Exercise ::
For this exercise, return exactly the lines of the material below that begin at the one with "Document page, 1241x1754 pixels." and stop after the one with "Page size: 1275x1650.".

Available records Block Start

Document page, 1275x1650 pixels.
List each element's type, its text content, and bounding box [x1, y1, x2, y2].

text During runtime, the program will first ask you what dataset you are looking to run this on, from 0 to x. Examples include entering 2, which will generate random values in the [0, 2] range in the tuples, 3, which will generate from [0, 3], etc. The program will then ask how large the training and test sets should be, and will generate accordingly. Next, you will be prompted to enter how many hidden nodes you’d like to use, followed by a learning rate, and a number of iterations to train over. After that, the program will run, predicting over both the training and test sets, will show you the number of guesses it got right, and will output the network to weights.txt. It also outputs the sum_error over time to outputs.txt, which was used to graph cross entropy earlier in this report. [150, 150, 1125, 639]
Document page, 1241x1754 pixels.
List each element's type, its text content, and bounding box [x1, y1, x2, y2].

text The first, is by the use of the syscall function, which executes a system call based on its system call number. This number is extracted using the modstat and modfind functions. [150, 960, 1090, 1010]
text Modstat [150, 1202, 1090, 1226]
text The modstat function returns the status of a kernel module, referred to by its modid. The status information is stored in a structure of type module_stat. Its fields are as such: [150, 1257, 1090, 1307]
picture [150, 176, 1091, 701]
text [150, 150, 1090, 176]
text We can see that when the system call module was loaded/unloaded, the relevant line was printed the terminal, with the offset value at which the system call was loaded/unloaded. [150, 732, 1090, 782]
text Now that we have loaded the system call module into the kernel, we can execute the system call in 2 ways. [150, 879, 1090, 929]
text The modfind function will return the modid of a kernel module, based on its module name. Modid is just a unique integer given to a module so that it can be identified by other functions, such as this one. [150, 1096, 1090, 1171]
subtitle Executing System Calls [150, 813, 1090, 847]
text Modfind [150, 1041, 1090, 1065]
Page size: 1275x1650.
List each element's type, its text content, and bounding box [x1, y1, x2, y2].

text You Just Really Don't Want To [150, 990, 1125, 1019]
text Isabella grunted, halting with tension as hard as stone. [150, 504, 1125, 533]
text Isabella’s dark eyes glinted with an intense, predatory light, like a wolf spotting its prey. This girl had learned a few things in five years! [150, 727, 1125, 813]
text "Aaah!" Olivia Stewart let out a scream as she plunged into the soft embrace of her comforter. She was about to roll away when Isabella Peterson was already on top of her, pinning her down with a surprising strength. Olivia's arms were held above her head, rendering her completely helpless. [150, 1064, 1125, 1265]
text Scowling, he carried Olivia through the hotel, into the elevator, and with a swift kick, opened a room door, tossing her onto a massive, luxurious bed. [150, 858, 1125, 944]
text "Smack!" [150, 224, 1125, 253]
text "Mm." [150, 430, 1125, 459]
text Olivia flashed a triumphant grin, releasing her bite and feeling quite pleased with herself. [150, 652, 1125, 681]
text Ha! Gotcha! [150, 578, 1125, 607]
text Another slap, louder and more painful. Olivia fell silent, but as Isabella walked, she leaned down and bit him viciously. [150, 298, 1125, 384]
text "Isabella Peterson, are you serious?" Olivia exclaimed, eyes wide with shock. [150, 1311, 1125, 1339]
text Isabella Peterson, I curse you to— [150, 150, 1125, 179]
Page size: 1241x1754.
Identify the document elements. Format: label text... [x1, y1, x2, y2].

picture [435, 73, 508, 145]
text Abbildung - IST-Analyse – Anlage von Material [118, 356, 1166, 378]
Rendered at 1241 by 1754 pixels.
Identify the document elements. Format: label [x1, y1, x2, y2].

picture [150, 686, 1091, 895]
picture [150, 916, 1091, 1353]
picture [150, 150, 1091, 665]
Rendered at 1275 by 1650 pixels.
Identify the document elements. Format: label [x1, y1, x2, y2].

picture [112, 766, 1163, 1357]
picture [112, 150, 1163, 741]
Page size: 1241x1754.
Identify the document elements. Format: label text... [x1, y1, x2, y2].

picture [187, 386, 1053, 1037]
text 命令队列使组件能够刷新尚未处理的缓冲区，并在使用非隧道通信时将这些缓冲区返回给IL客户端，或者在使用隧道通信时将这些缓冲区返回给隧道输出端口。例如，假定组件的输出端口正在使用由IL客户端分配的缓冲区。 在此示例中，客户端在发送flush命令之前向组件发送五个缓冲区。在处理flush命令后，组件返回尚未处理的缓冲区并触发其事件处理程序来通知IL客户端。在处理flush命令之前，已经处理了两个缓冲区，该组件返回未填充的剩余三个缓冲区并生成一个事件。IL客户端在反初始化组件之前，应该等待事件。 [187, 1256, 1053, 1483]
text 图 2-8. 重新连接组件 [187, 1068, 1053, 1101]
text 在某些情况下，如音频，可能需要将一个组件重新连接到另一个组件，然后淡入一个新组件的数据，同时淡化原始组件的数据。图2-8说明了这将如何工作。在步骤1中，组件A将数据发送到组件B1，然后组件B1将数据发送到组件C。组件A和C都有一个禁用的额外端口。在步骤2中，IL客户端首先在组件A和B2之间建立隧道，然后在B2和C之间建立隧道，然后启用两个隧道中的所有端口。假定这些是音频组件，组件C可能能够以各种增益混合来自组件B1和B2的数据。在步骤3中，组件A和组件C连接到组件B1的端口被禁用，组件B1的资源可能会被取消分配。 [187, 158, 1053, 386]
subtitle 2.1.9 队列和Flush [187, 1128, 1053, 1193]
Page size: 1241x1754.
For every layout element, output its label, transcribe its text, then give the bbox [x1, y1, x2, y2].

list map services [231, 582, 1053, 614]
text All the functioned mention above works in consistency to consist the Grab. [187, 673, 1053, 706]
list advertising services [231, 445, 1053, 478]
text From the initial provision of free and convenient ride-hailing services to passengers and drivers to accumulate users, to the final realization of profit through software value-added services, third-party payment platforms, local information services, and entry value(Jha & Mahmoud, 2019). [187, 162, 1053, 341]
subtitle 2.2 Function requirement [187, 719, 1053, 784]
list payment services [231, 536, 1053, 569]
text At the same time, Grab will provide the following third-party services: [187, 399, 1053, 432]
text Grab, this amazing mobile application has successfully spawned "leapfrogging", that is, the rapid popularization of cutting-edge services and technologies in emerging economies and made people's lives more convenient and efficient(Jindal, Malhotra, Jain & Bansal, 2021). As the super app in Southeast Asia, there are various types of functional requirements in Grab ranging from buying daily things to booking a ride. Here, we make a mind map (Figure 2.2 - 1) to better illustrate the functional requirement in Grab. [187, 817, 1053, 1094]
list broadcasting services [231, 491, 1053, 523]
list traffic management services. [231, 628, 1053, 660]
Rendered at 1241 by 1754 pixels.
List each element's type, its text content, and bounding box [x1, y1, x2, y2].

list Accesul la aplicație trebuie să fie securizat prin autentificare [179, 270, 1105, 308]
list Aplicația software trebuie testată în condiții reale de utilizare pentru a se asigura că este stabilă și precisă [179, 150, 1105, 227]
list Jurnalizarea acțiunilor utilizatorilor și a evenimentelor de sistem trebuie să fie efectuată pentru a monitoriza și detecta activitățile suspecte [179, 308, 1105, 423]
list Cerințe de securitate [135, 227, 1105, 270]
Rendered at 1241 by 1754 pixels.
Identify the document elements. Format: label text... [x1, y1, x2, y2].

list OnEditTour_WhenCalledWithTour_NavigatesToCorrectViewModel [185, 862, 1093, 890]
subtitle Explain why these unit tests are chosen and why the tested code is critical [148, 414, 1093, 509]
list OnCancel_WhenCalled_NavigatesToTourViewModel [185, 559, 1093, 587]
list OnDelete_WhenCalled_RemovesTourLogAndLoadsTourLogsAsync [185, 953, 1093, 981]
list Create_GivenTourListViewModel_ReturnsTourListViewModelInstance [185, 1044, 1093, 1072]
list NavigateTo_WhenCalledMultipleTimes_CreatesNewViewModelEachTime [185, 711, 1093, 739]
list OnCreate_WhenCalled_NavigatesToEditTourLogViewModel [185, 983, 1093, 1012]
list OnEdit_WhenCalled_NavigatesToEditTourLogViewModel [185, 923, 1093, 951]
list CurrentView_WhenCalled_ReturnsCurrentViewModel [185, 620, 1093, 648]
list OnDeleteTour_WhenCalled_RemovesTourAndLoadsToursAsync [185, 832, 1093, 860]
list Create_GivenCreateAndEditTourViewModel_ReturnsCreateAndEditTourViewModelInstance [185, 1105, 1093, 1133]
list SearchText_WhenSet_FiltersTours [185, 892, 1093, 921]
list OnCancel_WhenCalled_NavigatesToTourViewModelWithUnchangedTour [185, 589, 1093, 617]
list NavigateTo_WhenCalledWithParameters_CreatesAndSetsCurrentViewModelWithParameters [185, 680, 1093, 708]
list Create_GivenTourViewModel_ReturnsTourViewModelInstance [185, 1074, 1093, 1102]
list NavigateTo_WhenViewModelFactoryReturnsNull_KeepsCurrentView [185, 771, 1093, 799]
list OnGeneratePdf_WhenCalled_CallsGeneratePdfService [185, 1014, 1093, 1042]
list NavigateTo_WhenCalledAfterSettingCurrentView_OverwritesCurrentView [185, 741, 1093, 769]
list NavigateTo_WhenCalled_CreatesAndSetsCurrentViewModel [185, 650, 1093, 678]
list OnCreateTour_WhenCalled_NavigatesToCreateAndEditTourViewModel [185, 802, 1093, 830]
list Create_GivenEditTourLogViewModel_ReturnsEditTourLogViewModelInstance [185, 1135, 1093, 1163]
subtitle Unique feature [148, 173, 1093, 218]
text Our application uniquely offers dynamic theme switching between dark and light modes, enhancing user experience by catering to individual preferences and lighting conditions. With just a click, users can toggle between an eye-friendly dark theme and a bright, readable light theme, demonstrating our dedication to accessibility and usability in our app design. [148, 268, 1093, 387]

Available records Block End

Solution to this exercise ::
Document page, 1241x1754 pixels.
List each element's type, its text content, and bounding box [x1, y1, x2, y2].

text The first, is by the use of the syscall function, which executes a system call based on its system call number. This number is extracted using the modstat and modfind functions. [150, 960, 1090, 1010]
text Modstat [150, 1202, 1090, 1226]
text The modstat function returns the status of a kernel module, referred to by its modid. The status information is stored in a structure of type module_stat. Its fields are as such: [150, 1257, 1090, 1307]
picture [150, 176, 1091, 701]
text [150, 150, 1090, 176]
text We can see that when the system call module was loaded/unloaded, the relevant line was printed the terminal, with the offset value at which the system call was loaded/unloaded. [150, 732, 1090, 782]
text Now that we have loaded the system call module into the kernel, we can execute the system call in 2 ways. [150, 879, 1090, 929]
text The modfind function will return the modid of a kernel module, based on its module name. Modid is just a unique integer given to a module so that it can be identified by other functions, such as this one. [150, 1096, 1090, 1171]
subtitle Executing System Calls [150, 813, 1090, 847]
text Modfind [150, 1041, 1090, 1065]
Page size: 1275x1650.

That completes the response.